Hij ... wipte tusschen de bulten van zijn kemel en ju, ze waren weg, WALSCHAP 1935, 12.
2. (Grove) misstap, flater, blunder; ook: fout, vergissing; vooral in de verb. een kemel schieten, begaan, plegen e.d., een bok schieten enz.
De Mug werd te laat gewaar wat voor een kemel hij daar geschoten had. En Jan Hoek bleef hem maar in de ogen kijken. Hij begon er van te zweten, OP DE BEECK 1947, 127.
Op zekere dag ging hij in de klas rond en zag de schriften na. De jongen, die achter mij zat, had een paar kemels gepleegd zo burlesk, dat Verstrate het luidkeels uitschaterde en de tranen uit zijn ogen sprongen, LEBEAU 1962, 32.
Ik slaakte een zucht van verlichting en wou net entoesiast beginnen uitweiden over de poppenhuizen waar ik vroeger van gedroomd had. Maar ze behoedde me voor een tweede kemel. „Ja”, zei ze, „met vier verdiepingen en een lift”, Vrouw en Wereld nov. 1977, p. 32.

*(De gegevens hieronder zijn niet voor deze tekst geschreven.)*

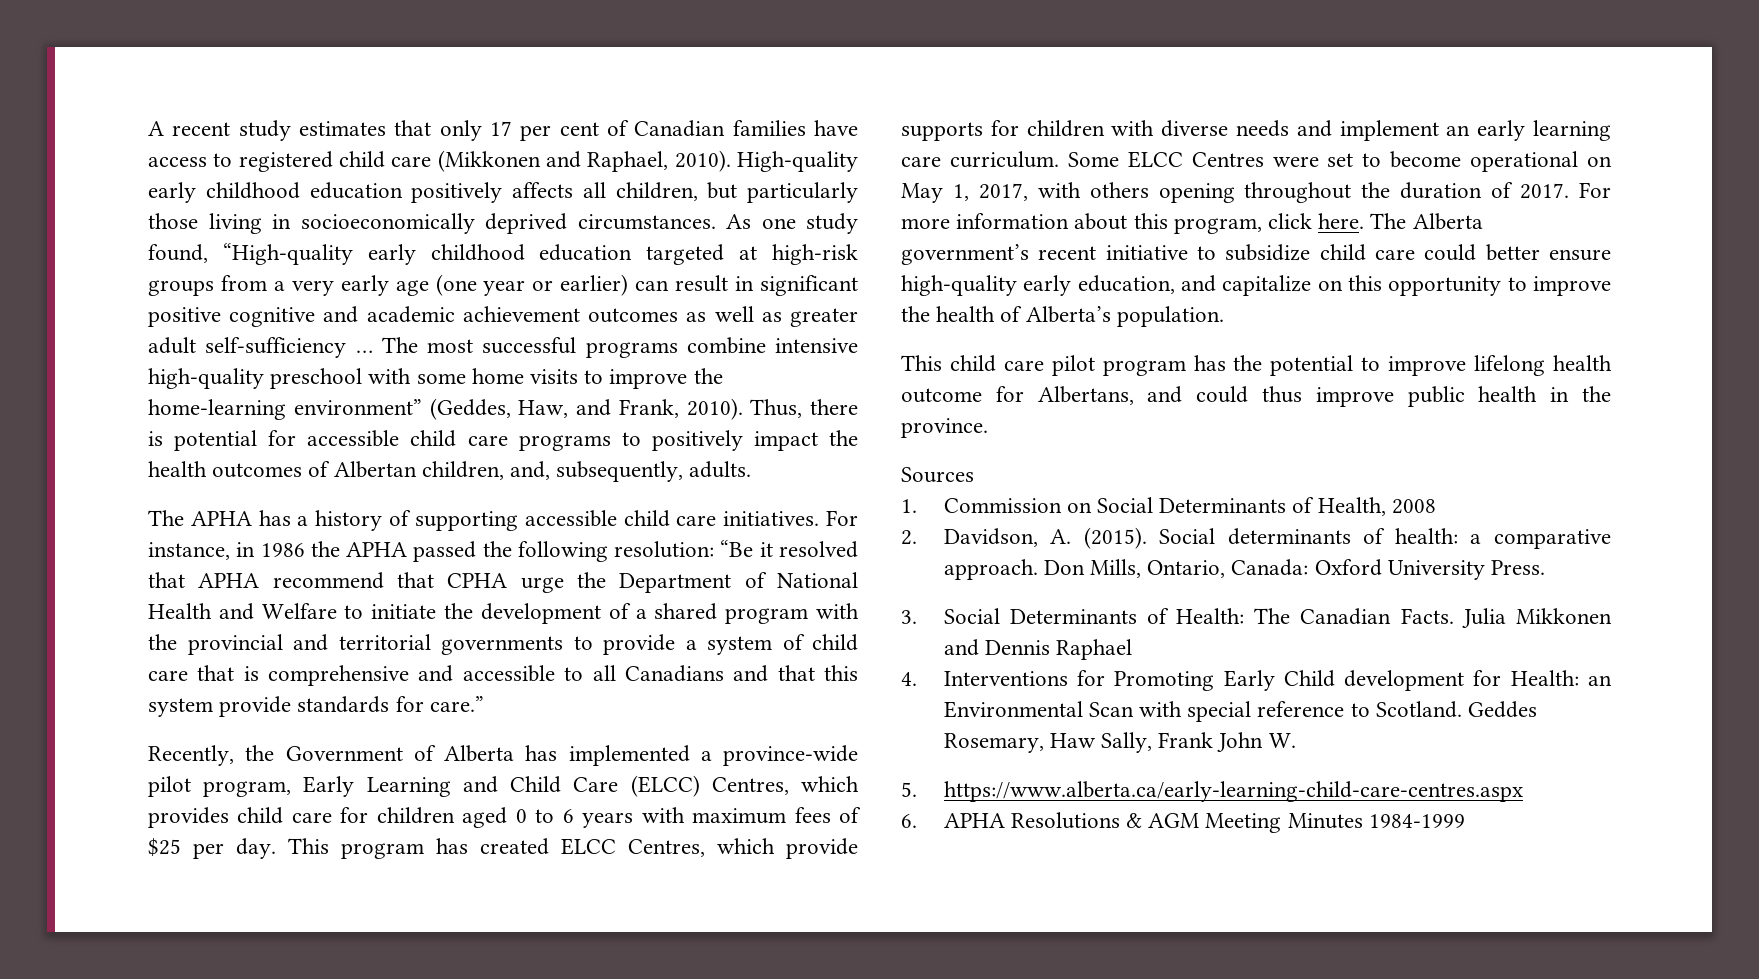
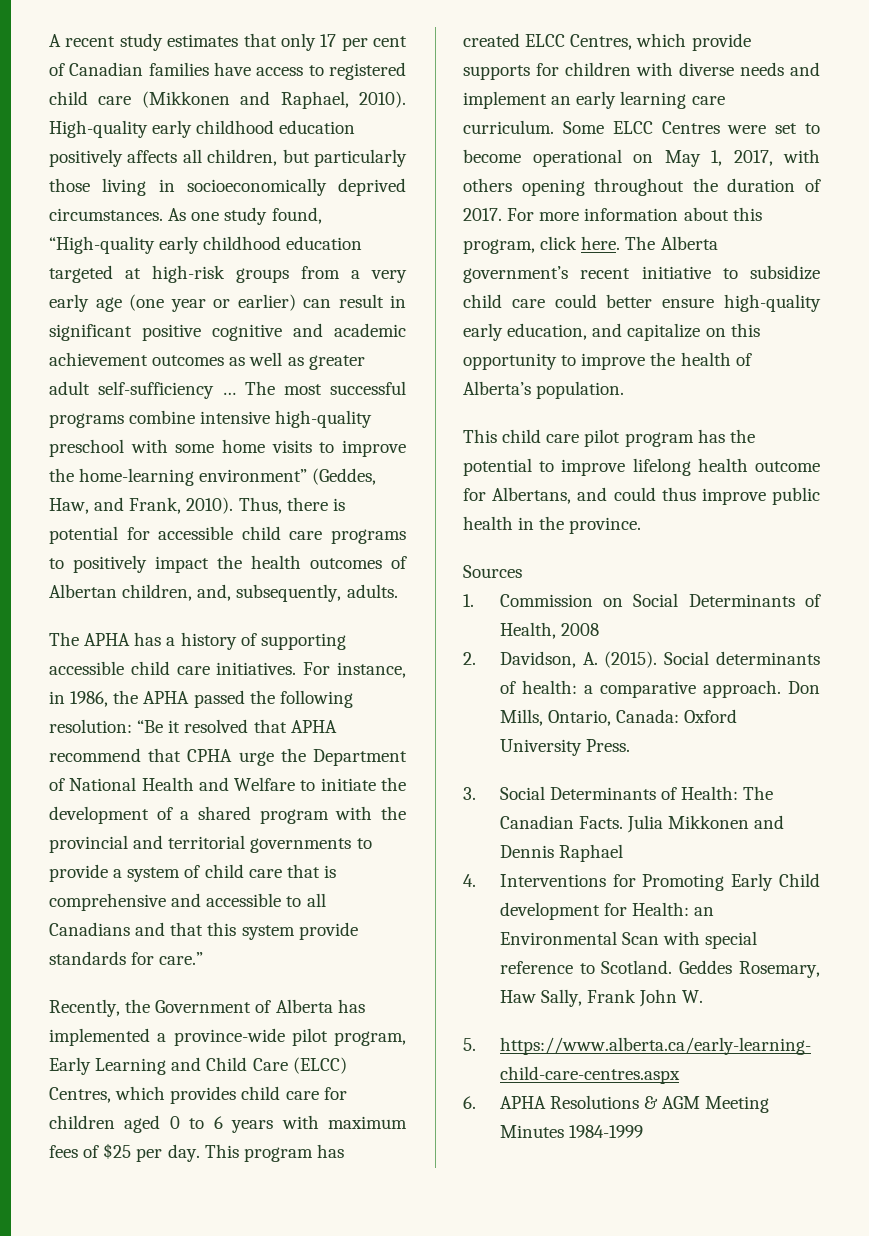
[260,543,305,557] 1986 -> [70,691,109,707] 1986,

3. In toep. op een dom persoon: domkop, ezel; - ook in toep. op wanstaltige, lelijke zaken (bijv. een lelijk gebouw): bakbeest, misbaksel enz.

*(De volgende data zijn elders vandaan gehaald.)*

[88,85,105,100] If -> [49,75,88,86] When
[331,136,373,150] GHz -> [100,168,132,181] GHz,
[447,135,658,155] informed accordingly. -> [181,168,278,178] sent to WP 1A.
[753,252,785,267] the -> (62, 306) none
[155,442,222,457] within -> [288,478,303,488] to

Opm.: In de standaardt. volledig verdrongen door kameel, behalve in enkele vero. bijbelvertalingen.
- Zie ook WNT VII, 2114.
Sam.: kemelbult (Kijk, onze provincie Antwerpen zit met drie lelijke kemelbulten in Noord-Brabant, maar dat is nog niks als je Nederlands-Limburg voor ogen hebt: ’t is net een horrelvoet! Info mei 1978, p. 11); kemeldrijver (WALSCHAP 1935, 26).